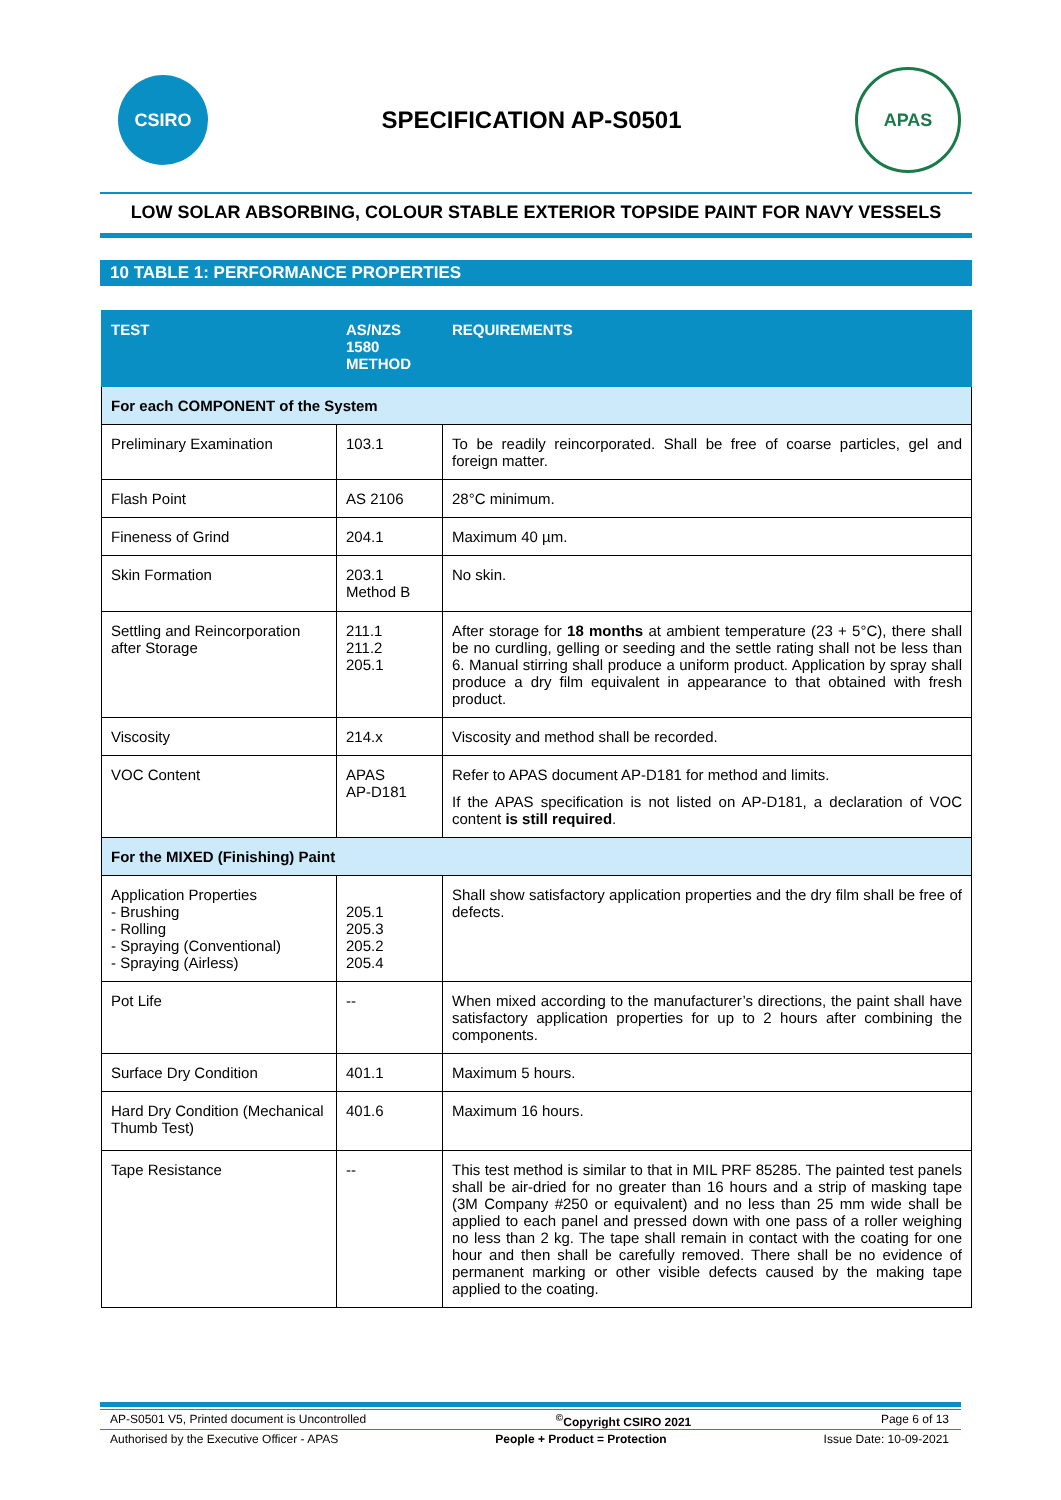CSIRO
SPECIFICATION AP-S0501
APAS
LOW SOLAR ABSORBING, COLOUR STABLE EXTERIOR TOPSIDE PAINT FOR NAVY VESSELS
10 TABLE 1: PERFORMANCE PROPERTIES
| TEST | AS/NZS 1580 METHOD | REQUIREMENTS |
| --- | --- | --- |
| For each COMPONENT of the System | | |
| Preliminary Examination | 103.1 | To be readily reincorporated. Shall be free of coarse particles, gel and foreign matter. |
| Flash Point | AS 2106 | 28°C minimum. |
| Fineness of Grind | 204.1 | Maximum 40 µm. |
| Skin Formation | 203.1 Method B | No skin. |
| Settling and Reincorporation after Storage | 211.1 211.2 205.1 | After storage for 18 months at ambient temperature (23 + 5°C), there shall be no curdling, gelling or seeding and the settle rating shall not be less than 6. Manual stirring shall produce a uniform product. Application by spray shall produce a dry film equivalent in appearance to that obtained with fresh product. |
| Viscosity | 214.x | Viscosity and method shall be recorded. |
| VOC Content | APAS AP-D181 | Refer to APAS document AP-D181 for method and limits. If the APAS specification is not listed on AP-D181, a declaration of VOC content is still required . |
| For the MIXED (Finishing) Paint | | |
| Application Properties - Brushing - Rolling - Spraying (Conventional) - Spraying (Airless) | 205.1 205.3 205.2 205.4 | Shall show satisfactory application properties and the dry film shall be free of defects. |
| Pot Life | -- | When mixed according to the manufacturer’s directions, the paint shall have satisfactory application properties for up to 2 hours after combining the components. |
| Surface Dry Condition | 401.1 | Maximum 5 hours. |
| Hard Dry Condition (Mechanical Thumb Test) | 401.6 | Maximum 16 hours. |
| Tape Resistance | -- | This test method is similar to that in MIL PRF 85285. The painted test panels shall be air-dried for no greater than 16 hours and a strip of masking tape (3M Company #250 or equivalent) and no less than 25 mm wide shall be applied to each panel and pressed down with one pass of a roller weighing no less than 2 kg. The tape shall remain in contact with the coating for one hour and then shall be carefully removed. There shall be no evidence of permanent marking or other visible defects caused by the making tape applied to the coating. |
AP-S0501 V5, Printed document is Uncontrolled<sup>©</sup>Copyright CSIRO 2021 Page 6 of 13
Authorised by the Executive Officer - APAS People + Product = Protection Issue Date: 10-09-2021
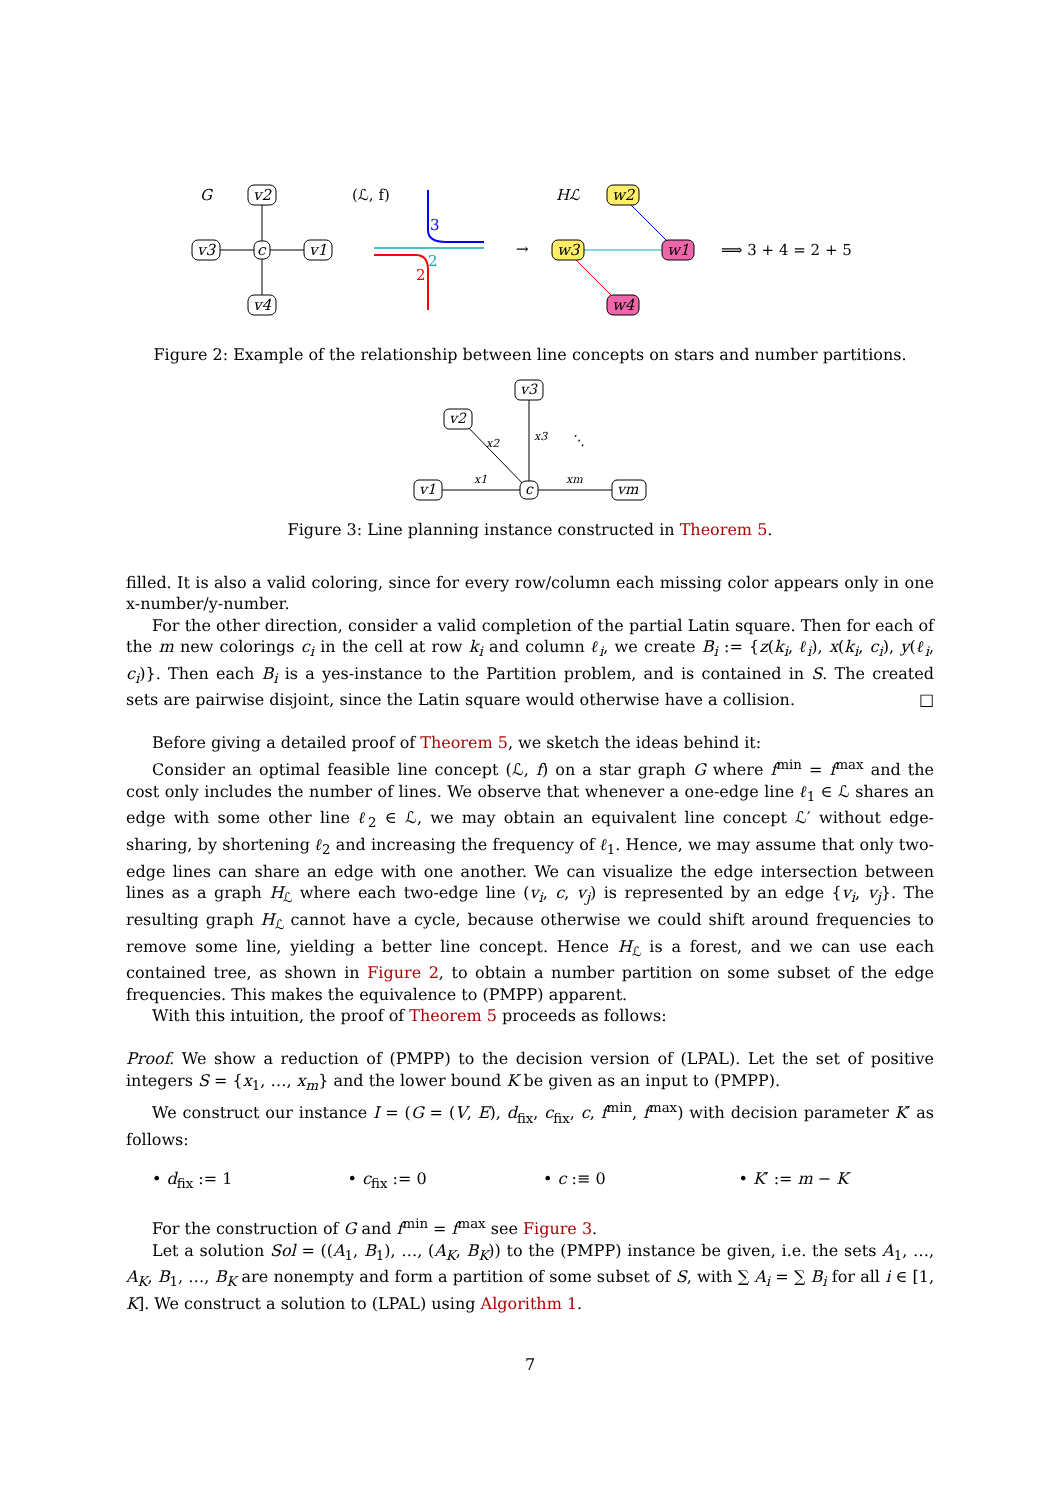G
v2
v3
v1
v4
c
(ℒ, f)
3
2
2
→
Hℒ
w2
w3
w1
w4
⟹ 3 + 4 = 2 + 5
Figure 2: Example of the relationship between line concepts on stars and number partitions.
v3
v2
v1
vm
c
x1
x2
x3
xm
⋱
Figure 3: Line planning instance constructed in Theorem 5.
filled. It is also a valid coloring, since for every row/column each missing color appears only in one x-number/y-number.
For the other direction, consider a valid completion of the partial Latin square. Then for each of the m new colorings c<sub>i</sub> in the cell at row k<sub>i</sub> and column ℓ<sub>i</sub>, we create B<sub>i</sub> := {z(k<sub>i</sub>, ℓ<sub>i</sub>), x(k<sub>i</sub>, c<sub>i</sub>), y(ℓ<sub>i</sub>, c<sub>i</sub>)}. Then each B<sub>i</sub> is a yes-instance to the Partition problem, and is contained in S. The created sets are pairwise disjoint, since the Latin square would otherwise have a collision. □
Before giving a detailed proof of Theorem 5, we sketch the ideas behind it:
Consider an optimal feasible line concept (ℒ, f) on a star graph G where f<sup>min</sup> = f<sup>max</sup> and the cost only includes the number of lines. We observe that whenever a one-edge line ℓ<sub>1</sub> ∈ ℒ shares an edge with some other line ℓ<sub>2</sub> ∈ ℒ, we may obtain an equivalent line concept ℒ′ without edge-sharing, by shortening ℓ<sub>2</sub> and increasing the frequency of ℓ<sub>1</sub>. Hence, we may assume that only two-edge lines can share an edge with one another. We can visualize the edge intersection between lines as a graph H<sub>ℒ</sub> where each two-edge line (v<sub>i</sub>, c, v<sub>j</sub>) is represented by an edge {v<sub>i</sub>, v<sub>j</sub>}. The resulting graph H<sub>ℒ</sub> cannot have a cycle, because otherwise we could shift around frequencies to remove some line, yielding a better line concept. Hence H<sub>ℒ</sub> is a forest, and we can use each contained tree, as shown in Figure 2, to obtain a number partition on some subset of the edge frequencies. This makes the equivalence to (PMPP) apparent.
With this intuition, the proof of Theorem 5 proceeds as follows:
Proof. We show a reduction of (PMPP) to the decision version of (LPAL). Let the set of positive integers S = {x<sub>1</sub>, …, x<sub>m</sub>} and the lower bound K be given as an input to (PMPP).
We construct our instance I = (G = (V, E), d<sub>fix</sub>, c<sub>fix</sub>, c, f<sup>min</sup>, f<sup>max</sup>) with decision parameter K′ as follows:
• d<sub>fix</sub> := 1 • c<sub>fix</sub> := 0 • c :≡ 0 • K′ := m − K
For the construction of G and f<sup>min</sup> = f<sup>max</sup> see Figure 3.
Let a solution Sol = ((A<sub>1</sub>, B<sub>1</sub>), …, (A<sub>K</sub>, B<sub>K</sub>)) to the (PMPP) instance be given, i.e. the sets A<sub>1</sub>, …, A<sub>K</sub>, B<sub>1</sub>, …, B<sub>K</sub> are nonempty and form a partition of some subset of S, with ∑ A<sub>i</sub> = ∑ B<sub>i</sub> for all i ∈ [1, K]. We construct a solution to (LPAL) using Algorithm 1.
7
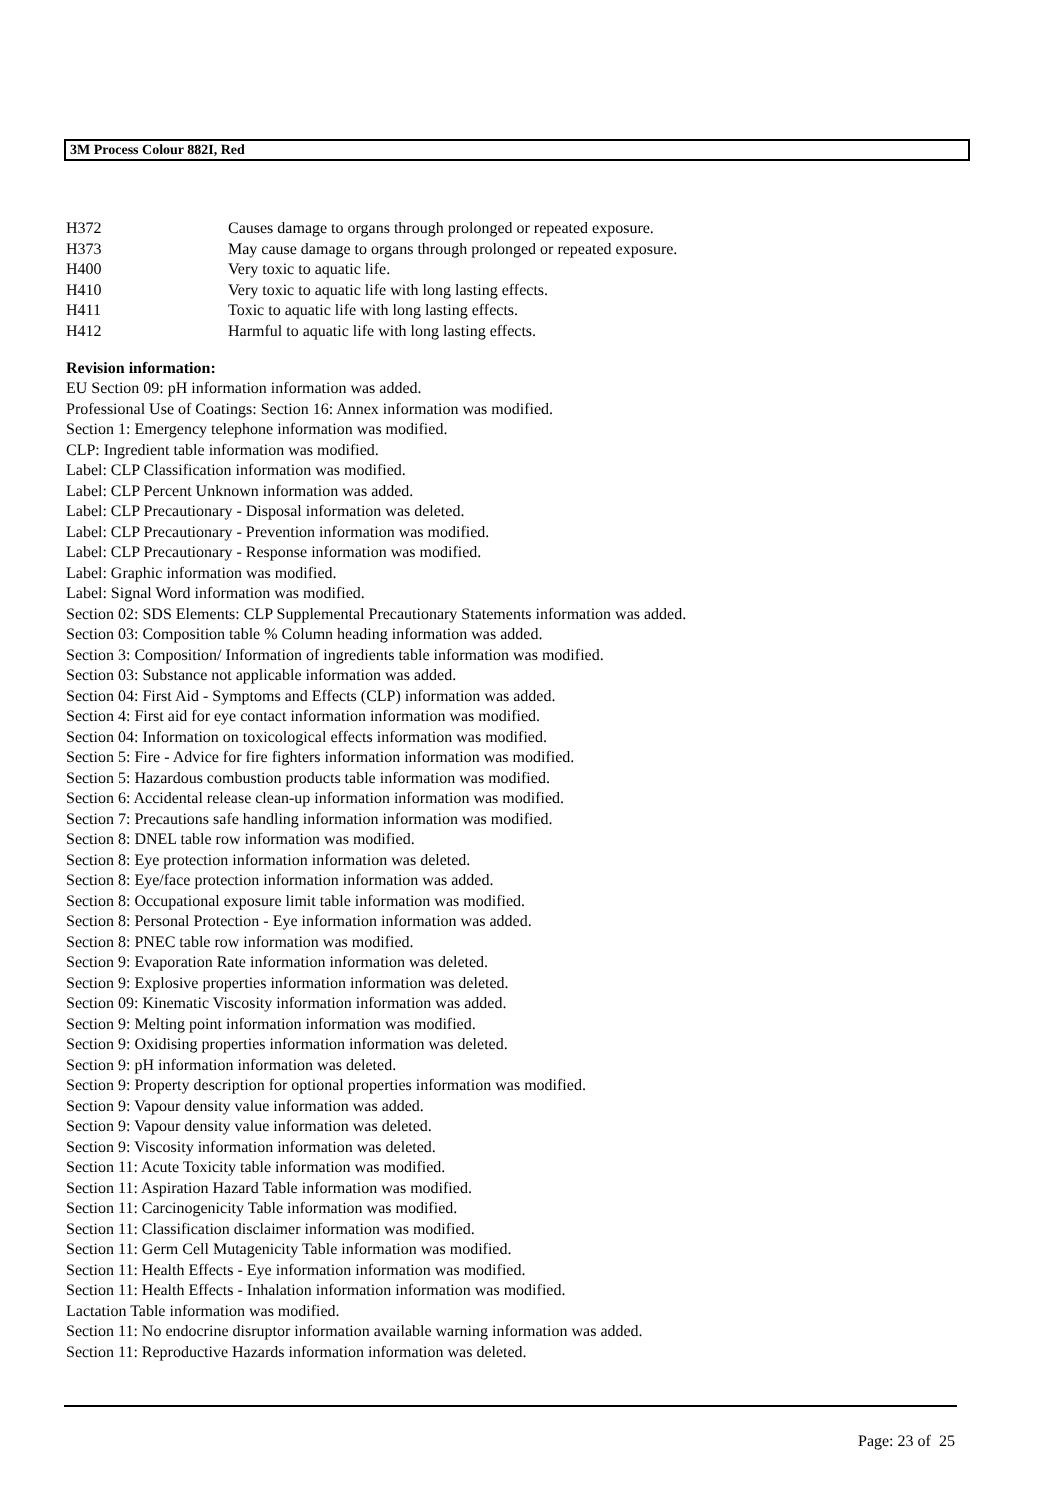3M Process Colour 882I, Red
| H372 | Causes damage to organs through prolonged or repeated exposure. |
| H373 | May cause damage to organs through prolonged or repeated exposure. |
| H400 | Very toxic to aquatic life. |
| H410 | Very toxic to aquatic life with long lasting effects. |
| H411 | Toxic to aquatic life with long lasting effects. |
| H412 | Harmful to aquatic life with long lasting effects. |
Revision information:
EU Section 09: pH information information was added.
Professional Use of Coatings: Section 16: Annex information was modified.
Section 1: Emergency telephone information was modified.
CLP: Ingredient table information was modified.
Label: CLP Classification information was modified.
Label: CLP Percent Unknown information was added.
Label: CLP Precautionary - Disposal information was deleted.
Label: CLP Precautionary - Prevention information was modified.
Label: CLP Precautionary - Response information was modified.
Label: Graphic information was modified.
Label: Signal Word information was modified.
Section 02: SDS Elements: CLP Supplemental Precautionary Statements information was added.
Section 03: Composition table % Column heading information was added.
Section 3: Composition/ Information of ingredients table information was modified.
Section 03: Substance not applicable information was added.
Section 04: First Aid - Symptoms and Effects (CLP) information was added.
Section 4: First aid for eye contact information information was modified.
Section 04: Information on toxicological effects information was modified.
Section 5: Fire - Advice for fire fighters information information was modified.
Section 5: Hazardous combustion products table information was modified.
Section 6: Accidental release clean-up information information was modified.
Section 7: Precautions safe handling information information was modified.
Section 8: DNEL table row information was modified.
Section 8: Eye protection information information was deleted.
Section 8: Eye/face protection information information was added.
Section 8: Occupational exposure limit table information was modified.
Section 8: Personal Protection - Eye information information was added.
Section 8: PNEC table row information was modified.
Section 9: Evaporation Rate information information was deleted.
Section 9: Explosive properties information information was deleted.
Section 09: Kinematic Viscosity information information was added.
Section 9: Melting point information information was modified.
Section 9: Oxidising properties information information was deleted.
Section 9: pH information information was deleted.
Section 9: Property description for optional properties information was modified.
Section 9: Vapour density value information was added.
Section 9: Vapour density value information was deleted.
Section 9: Viscosity information information was deleted.
Section 11: Acute Toxicity table information was modified.
Section 11: Aspiration Hazard Table information was modified.
Section 11: Carcinogenicity Table information was modified.
Section 11: Classification disclaimer information was modified.
Section 11: Germ Cell Mutagenicity Table information was modified.
Section 11: Health Effects - Eye information information was modified.
Section 11: Health Effects - Inhalation information information was modified.
Lactation Table information was modified.
Section 11: No endocrine disruptor information available warning information was added.
Section 11: Reproductive Hazards information information was deleted.
Page: 23 of 25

____

### Exercise goal
In the records above, how many lines include the string "exposure"? Answer with only the number.

### Response box
3